任务 1:
文档摘录里,姐姐得的是什么病?
任务 2:
请照录文档摘录中的一段原文,从“我姐有点什么,应该说能力,她”起,一直到“就做。我姐就把这个手术做了。”。

我姐有点什么,应该说能力,她就是说前面有个小屏幕,那个屏幕就像打字似的,嗒嗒嗒,一行,嗒嗒嗒,两行,她有好多那个偈子,我后来我说停笔,不能记。我姐说,小云,不是我编的,它出来,我就拿笔记下来,不行吗?我说不行,一首也不行记。就这样我姐就乖乖的撂下,一首不再记。我说妳的任务就老老实实念阿弥陀佛,除了这四个字,其它的和妳没关系。所以我姐现在在家里就乖乖的念阿弥陀佛。她忍辱特别好,谁都能欺负她。你看今年,比我大四岁,也七十出头了,还是那么窝囊。用我的话说,她就是面窝窝,就像那倭瓜一样,面乎,谁都能去搓沽她,你说这样她能不成吗?人现在虽然是没有一条腿,那也是表法。因为她得的是骨癌,你们想骨癌多疼,六年坚持着,在我那住半年,我都不忍心看,黑天白天不能睡觉,那真是疼。后来怎么手术的?丈夫、儿女都说,这么折腾还能行吗?因为那个是到最后,手术之前,她那个腿那个大包有多大?就二尺二寸的裤腿,提不上去,那个大包就那么大。所以就在那种情况下,我姐问我,这也得请示,这我老妹妹说了算,小云,妳姐夫和孩子们都让我做手术,妳看我怎么办?我这回我就没给人家拍板,我说姐,因为妳有丈夫、有儿女,这个事妳得自己拿主意,我不能说妳做,还是不做。我说既然大人、孩子都看妳太痛苦了,愿意让妳做,那妳就做。我姐就把这个手术做了。

记录数据:
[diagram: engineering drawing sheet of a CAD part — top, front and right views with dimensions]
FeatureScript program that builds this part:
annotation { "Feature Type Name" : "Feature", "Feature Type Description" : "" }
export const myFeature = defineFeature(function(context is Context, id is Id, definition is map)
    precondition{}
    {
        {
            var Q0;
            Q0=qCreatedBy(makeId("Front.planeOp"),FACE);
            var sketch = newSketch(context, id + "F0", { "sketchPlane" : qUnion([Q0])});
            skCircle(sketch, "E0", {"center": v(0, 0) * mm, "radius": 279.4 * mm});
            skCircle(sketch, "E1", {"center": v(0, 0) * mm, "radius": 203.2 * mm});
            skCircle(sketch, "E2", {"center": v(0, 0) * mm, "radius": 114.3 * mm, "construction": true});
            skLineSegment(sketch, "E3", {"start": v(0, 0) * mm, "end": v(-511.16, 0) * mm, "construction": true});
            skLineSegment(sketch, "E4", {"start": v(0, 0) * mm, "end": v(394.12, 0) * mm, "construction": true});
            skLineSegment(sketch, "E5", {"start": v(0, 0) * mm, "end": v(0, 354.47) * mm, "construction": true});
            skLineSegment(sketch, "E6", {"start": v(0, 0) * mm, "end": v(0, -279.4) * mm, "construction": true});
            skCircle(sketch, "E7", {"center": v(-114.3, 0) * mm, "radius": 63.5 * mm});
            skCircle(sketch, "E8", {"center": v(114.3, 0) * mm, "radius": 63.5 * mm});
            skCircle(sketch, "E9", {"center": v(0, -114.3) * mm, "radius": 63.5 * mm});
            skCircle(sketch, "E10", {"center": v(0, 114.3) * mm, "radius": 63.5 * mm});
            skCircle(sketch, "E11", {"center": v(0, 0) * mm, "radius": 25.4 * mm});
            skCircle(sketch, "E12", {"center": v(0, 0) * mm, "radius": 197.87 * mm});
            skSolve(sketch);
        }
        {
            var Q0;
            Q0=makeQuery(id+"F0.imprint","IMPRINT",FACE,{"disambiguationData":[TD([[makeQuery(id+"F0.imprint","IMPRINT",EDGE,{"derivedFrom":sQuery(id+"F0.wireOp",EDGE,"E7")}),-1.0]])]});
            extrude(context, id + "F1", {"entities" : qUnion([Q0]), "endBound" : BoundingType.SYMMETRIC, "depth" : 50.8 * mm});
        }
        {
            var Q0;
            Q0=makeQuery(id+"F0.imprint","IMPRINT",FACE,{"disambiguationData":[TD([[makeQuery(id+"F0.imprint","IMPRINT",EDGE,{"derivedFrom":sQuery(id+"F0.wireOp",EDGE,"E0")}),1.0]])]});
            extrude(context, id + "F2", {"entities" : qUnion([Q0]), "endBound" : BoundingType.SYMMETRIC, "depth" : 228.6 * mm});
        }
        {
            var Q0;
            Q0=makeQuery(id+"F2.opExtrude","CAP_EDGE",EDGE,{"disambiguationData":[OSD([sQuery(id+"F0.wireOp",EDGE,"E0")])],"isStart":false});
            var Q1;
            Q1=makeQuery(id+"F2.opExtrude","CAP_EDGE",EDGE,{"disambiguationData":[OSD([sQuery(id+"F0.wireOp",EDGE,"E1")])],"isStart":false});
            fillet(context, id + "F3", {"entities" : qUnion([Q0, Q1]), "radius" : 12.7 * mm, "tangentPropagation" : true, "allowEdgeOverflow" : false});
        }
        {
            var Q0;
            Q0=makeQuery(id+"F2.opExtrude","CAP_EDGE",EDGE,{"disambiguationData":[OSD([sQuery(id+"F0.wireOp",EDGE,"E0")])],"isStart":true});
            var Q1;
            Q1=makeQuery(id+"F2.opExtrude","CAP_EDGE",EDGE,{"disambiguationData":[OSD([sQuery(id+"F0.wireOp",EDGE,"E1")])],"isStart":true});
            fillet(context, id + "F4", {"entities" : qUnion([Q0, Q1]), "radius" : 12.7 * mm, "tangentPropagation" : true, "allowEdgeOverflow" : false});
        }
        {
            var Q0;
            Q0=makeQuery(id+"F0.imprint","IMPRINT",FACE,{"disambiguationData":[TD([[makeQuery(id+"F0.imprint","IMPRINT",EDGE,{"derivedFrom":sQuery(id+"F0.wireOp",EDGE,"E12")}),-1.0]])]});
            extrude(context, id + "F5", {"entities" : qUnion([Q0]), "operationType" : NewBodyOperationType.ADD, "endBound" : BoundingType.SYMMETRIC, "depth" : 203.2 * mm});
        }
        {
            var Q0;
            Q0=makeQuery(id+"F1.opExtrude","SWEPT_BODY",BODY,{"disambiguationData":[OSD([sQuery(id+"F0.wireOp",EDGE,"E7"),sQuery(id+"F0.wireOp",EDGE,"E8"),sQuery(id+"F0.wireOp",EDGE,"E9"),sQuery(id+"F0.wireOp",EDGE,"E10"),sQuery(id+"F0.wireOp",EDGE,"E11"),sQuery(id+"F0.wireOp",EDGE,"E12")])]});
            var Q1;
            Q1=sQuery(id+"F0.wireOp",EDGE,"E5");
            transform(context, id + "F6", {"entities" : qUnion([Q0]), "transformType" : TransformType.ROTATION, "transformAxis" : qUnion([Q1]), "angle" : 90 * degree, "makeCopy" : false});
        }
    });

你的回答 1:
骨癌。

你的回答 2:
我姐有点什么,应该说能力,她就是说前面有个小屏幕,那个屏幕就像打字似的,嗒嗒嗒,一行,嗒嗒嗒,两行,她有好多那个偈子,我后来我说停笔,不能记。我姐说,小云,不是我编的,它出来,我就拿笔记下来,不行吗?我说不行,一首也不行记。就这样我姐就乖乖的撂下,一首不再记。我说妳的任务就老老实实念阿弥陀佛,除了这四个字,其它的和妳没关系。所以我姐现在在家里就乖乖的念阿弥陀佛。她忍辱特别好,谁都能欺负她。你看今年,比我大四岁,也七十出头了,还是那么窝囊。用我的话说,她就是面窝窝,就像那倭瓜一样,面乎,谁都能去搓沽她,你说这样她能不成吗?人现在虽然是没有一条腿,那也是表法。因为她得的是骨癌,你们想骨癌多疼,六年坚持着,在我那住半年,我都不忍心看,黑天白天不能睡觉,那真是疼。后来怎么手术的?丈夫、儿女都说,这么折腾还能行吗?因为那个是到最后,手术之前,她那个腿那个大包有多大?就二尺二寸的裤腿,提不上去,那个大包就那么大。所以就在那种情况下,我姐问我,这也得请示,这我老妹妹说了算,小云,妳姐夫和孩子们都让我做手术,妳看我怎么办?我这回我就没给人家拍板,我说姐,因为妳有丈夫、有儿女,这个事妳得自己拿主意,我不能说妳做,还是不做。我说既然大人、孩子都看妳太痛苦了,愿意让妳做,那妳就做。我姐就把这个手术做了。